§ **PROBLEM DETAILS**: Retype every line from the start of the entries below down to the line with "house plant: none [652,430,693,477]", both ends included; skip the pictures.

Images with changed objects
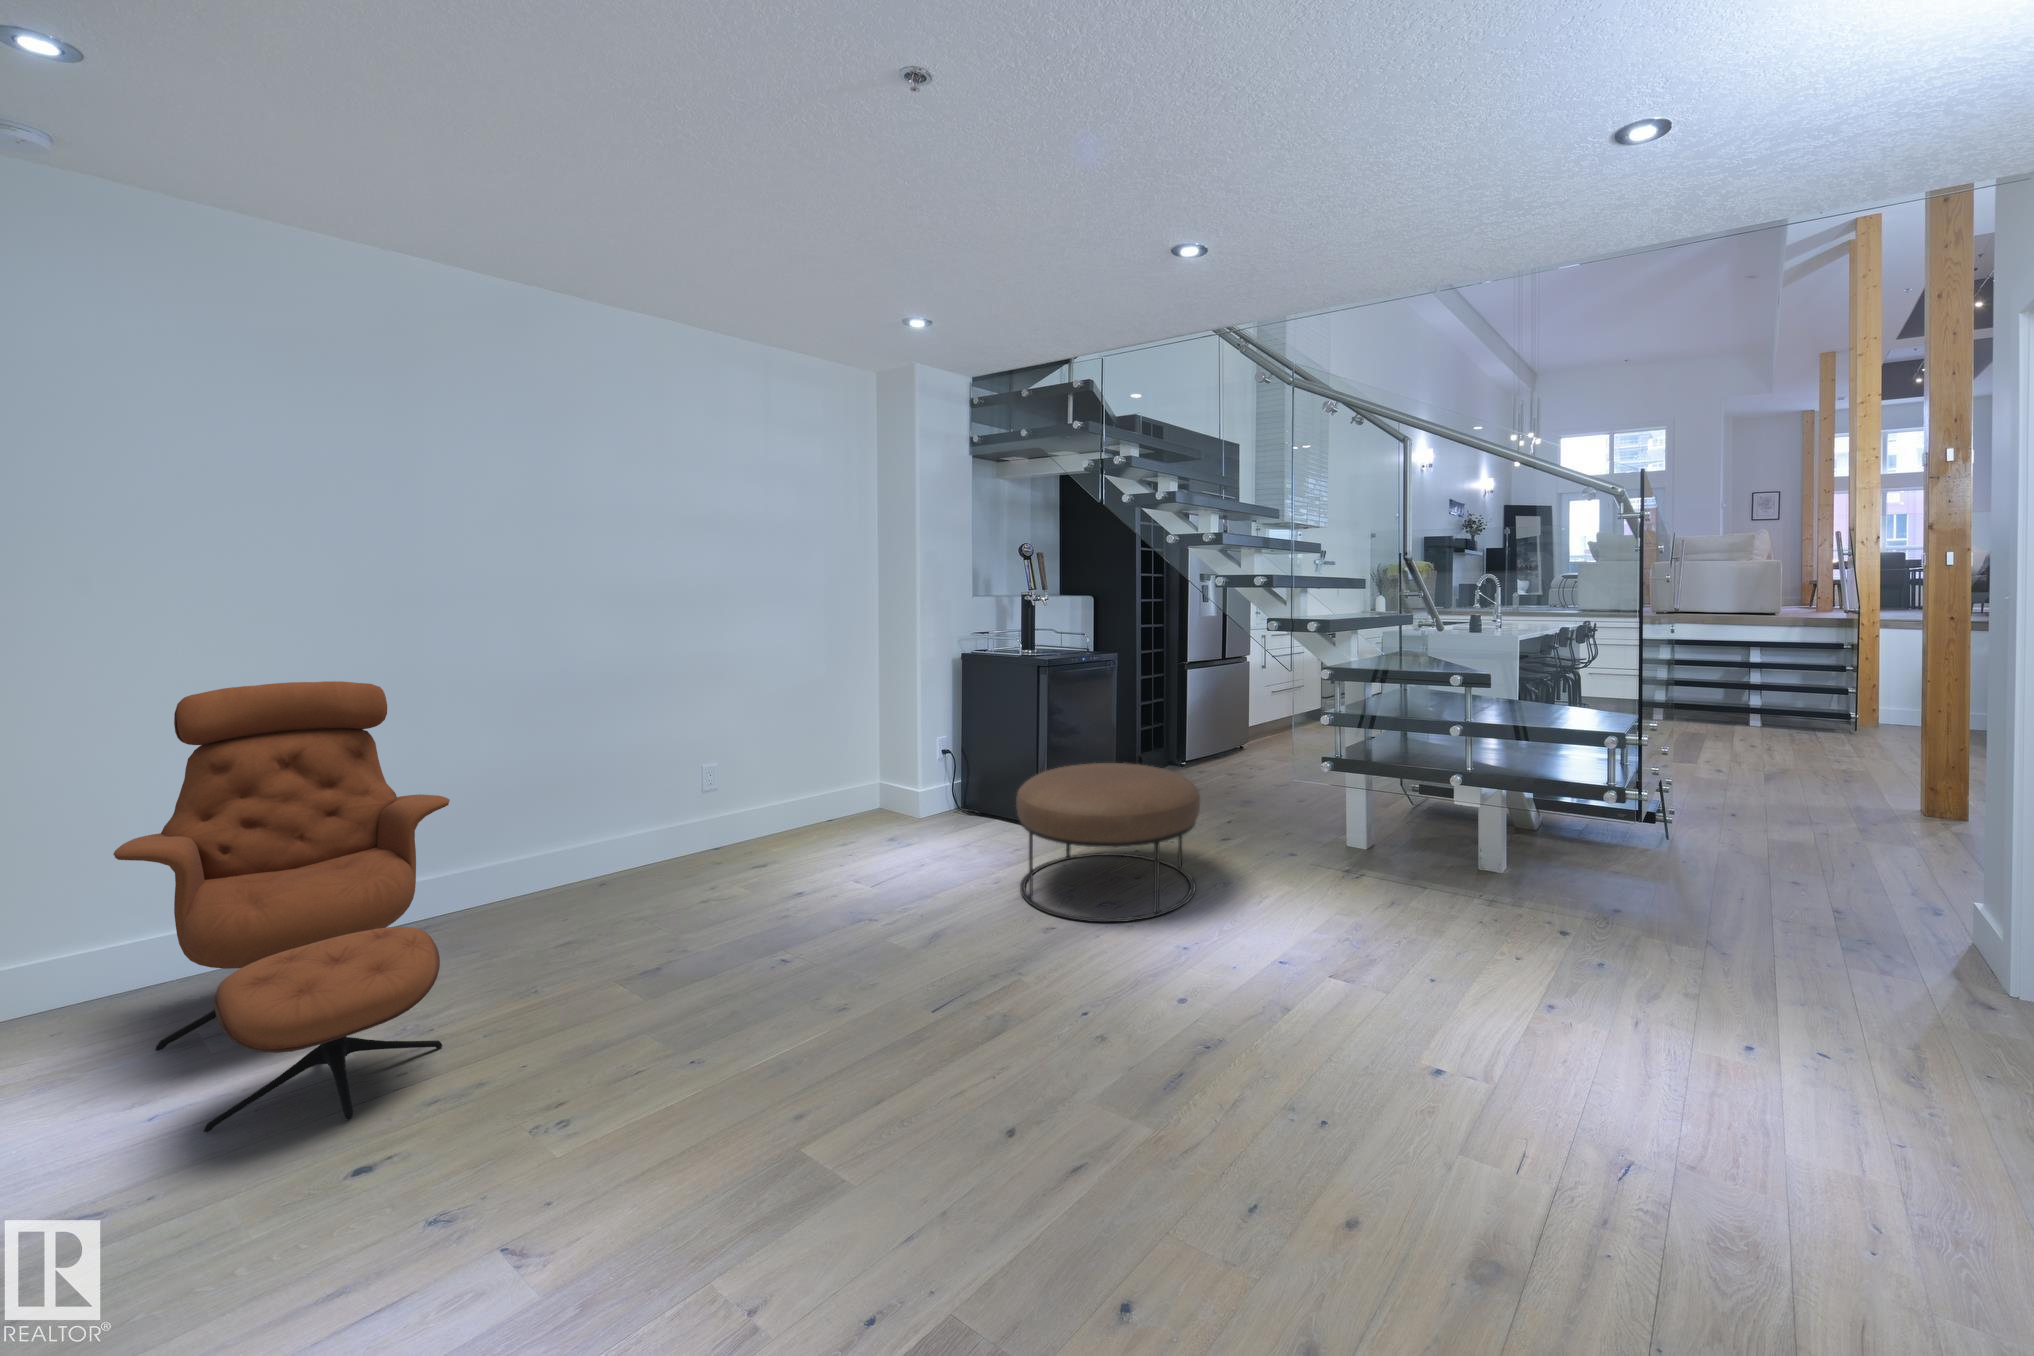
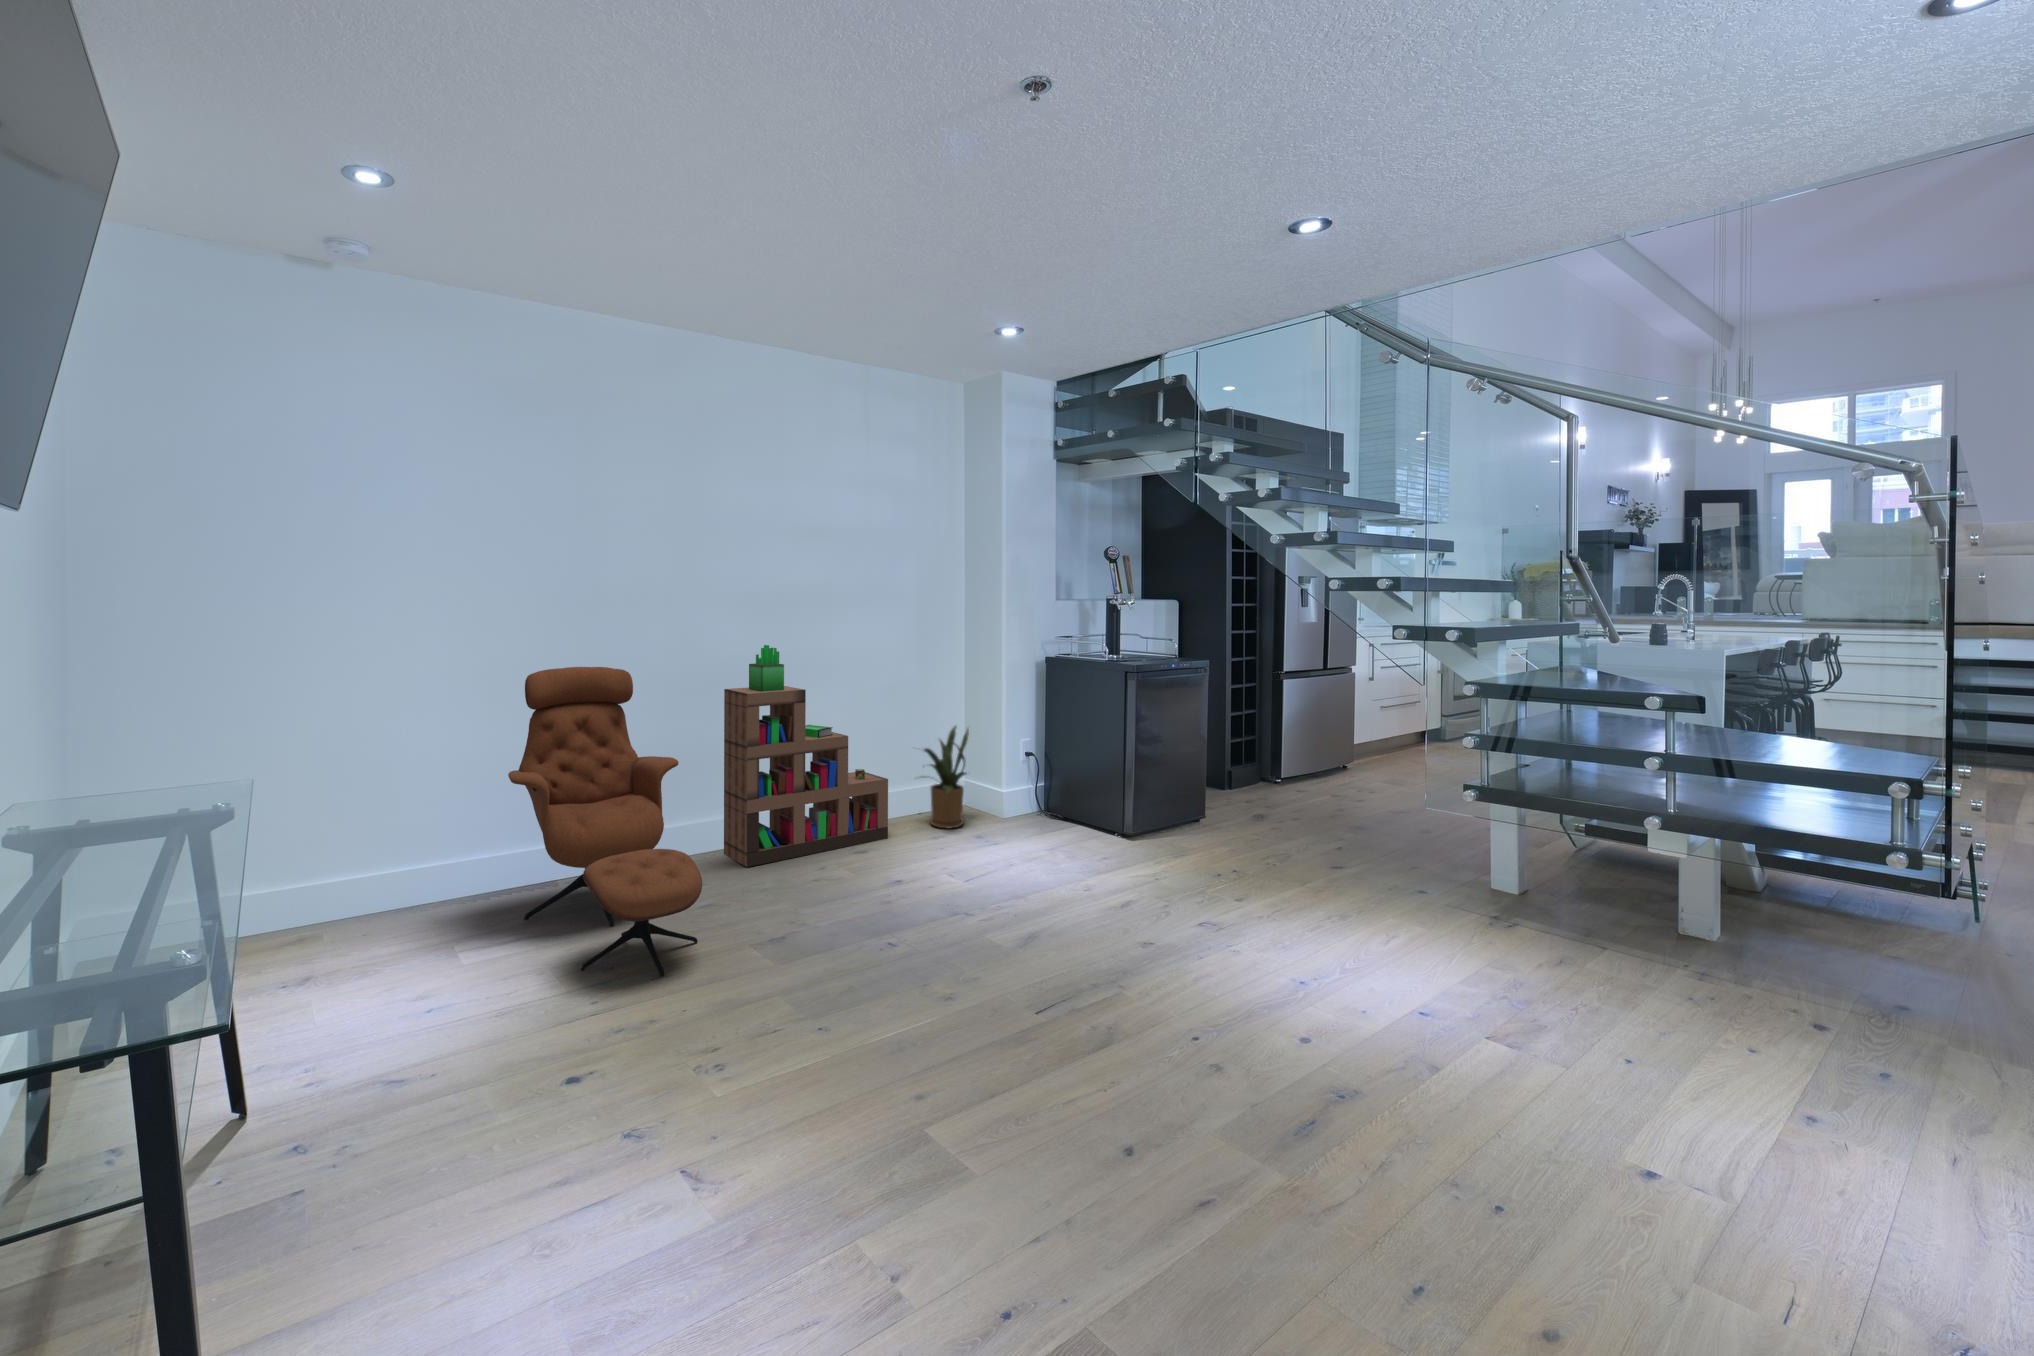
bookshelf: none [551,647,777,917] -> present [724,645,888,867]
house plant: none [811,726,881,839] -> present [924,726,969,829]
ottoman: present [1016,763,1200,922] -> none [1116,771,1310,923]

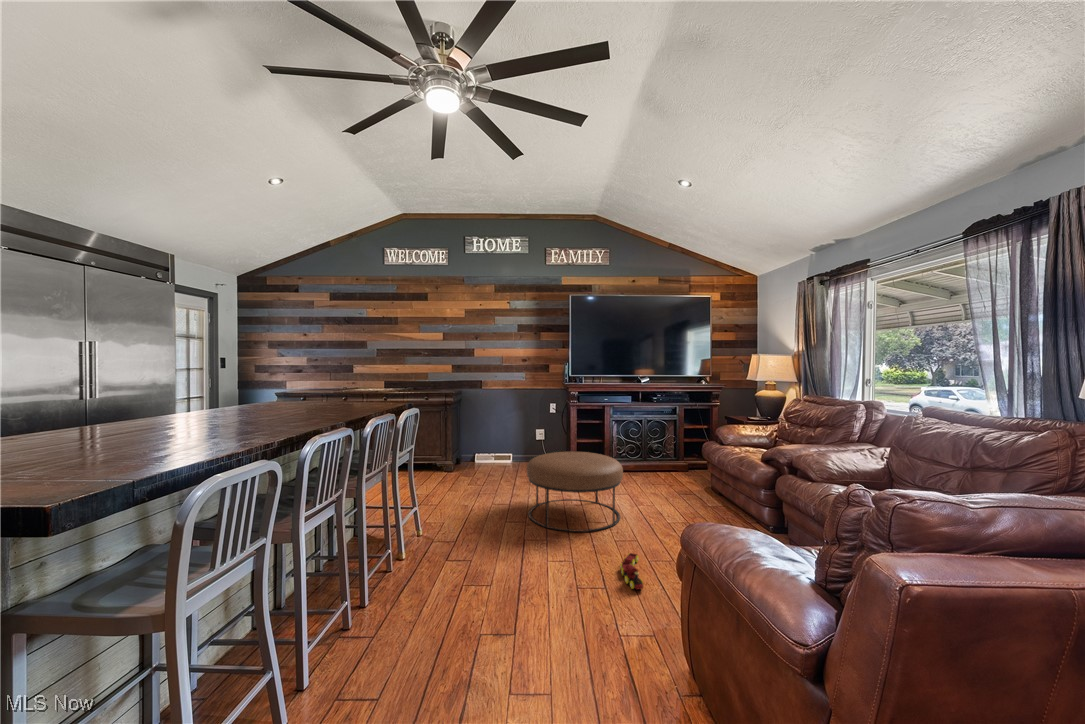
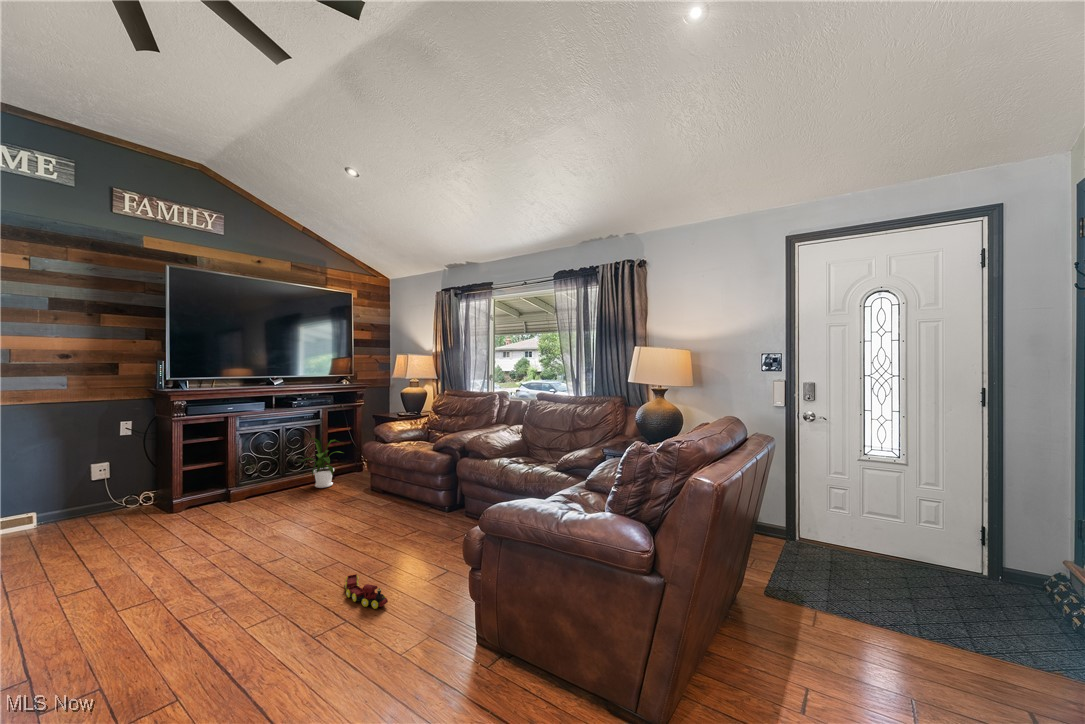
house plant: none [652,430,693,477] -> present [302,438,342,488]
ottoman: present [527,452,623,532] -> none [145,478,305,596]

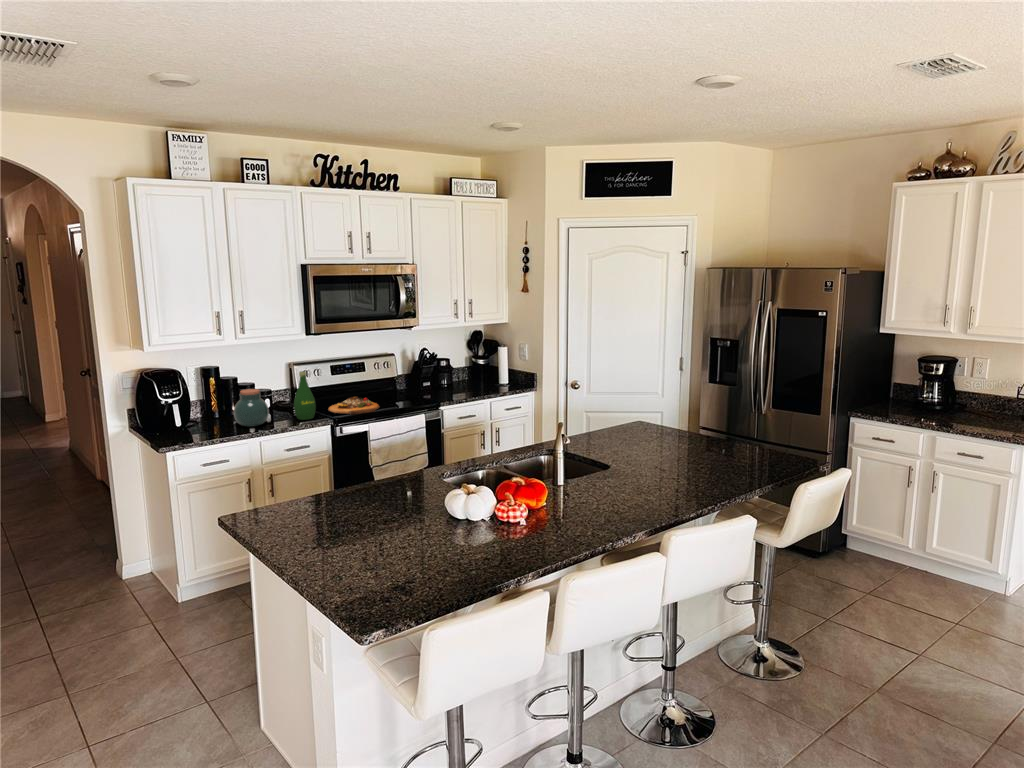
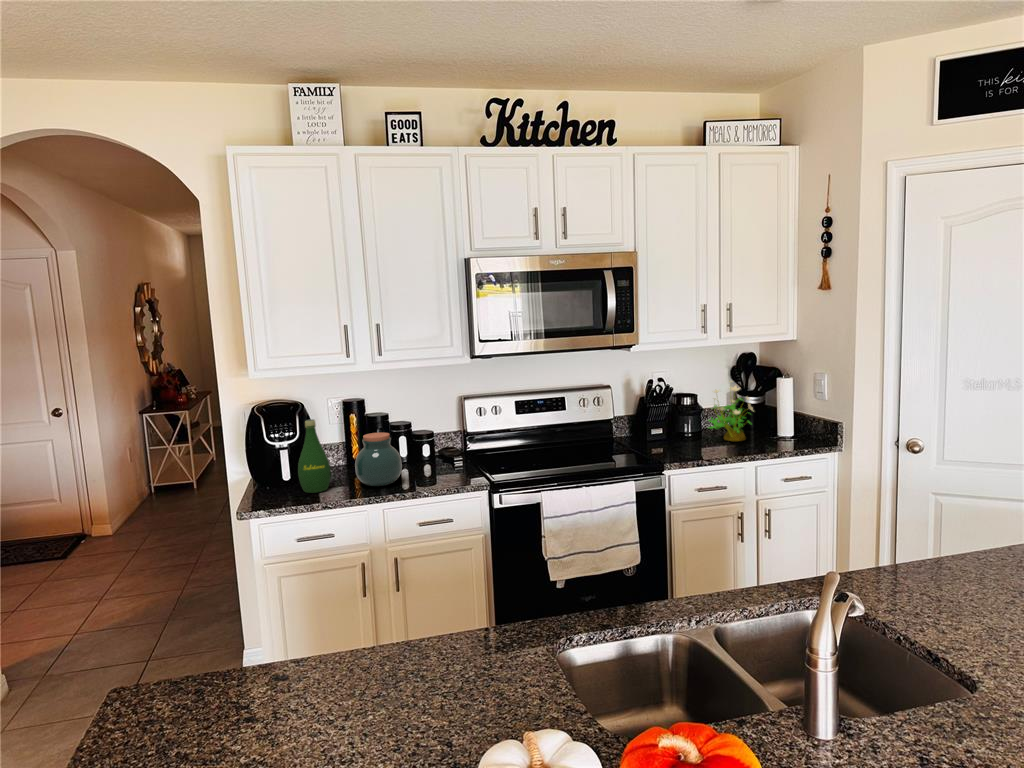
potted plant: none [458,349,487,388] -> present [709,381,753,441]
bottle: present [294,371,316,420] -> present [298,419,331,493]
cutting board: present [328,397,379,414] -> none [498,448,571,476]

§ **WORKED SOLUTION**:
bookshelf: none [551,647,777,917] -> present [724,645,888,867]
house plant: none [811,726,881,839] -> present [924,726,969,829]
ottoman: present [1016,763,1200,922] -> none [1116,771,1310,923]

house plant: none [652,430,693,477] -> present [302,438,342,488]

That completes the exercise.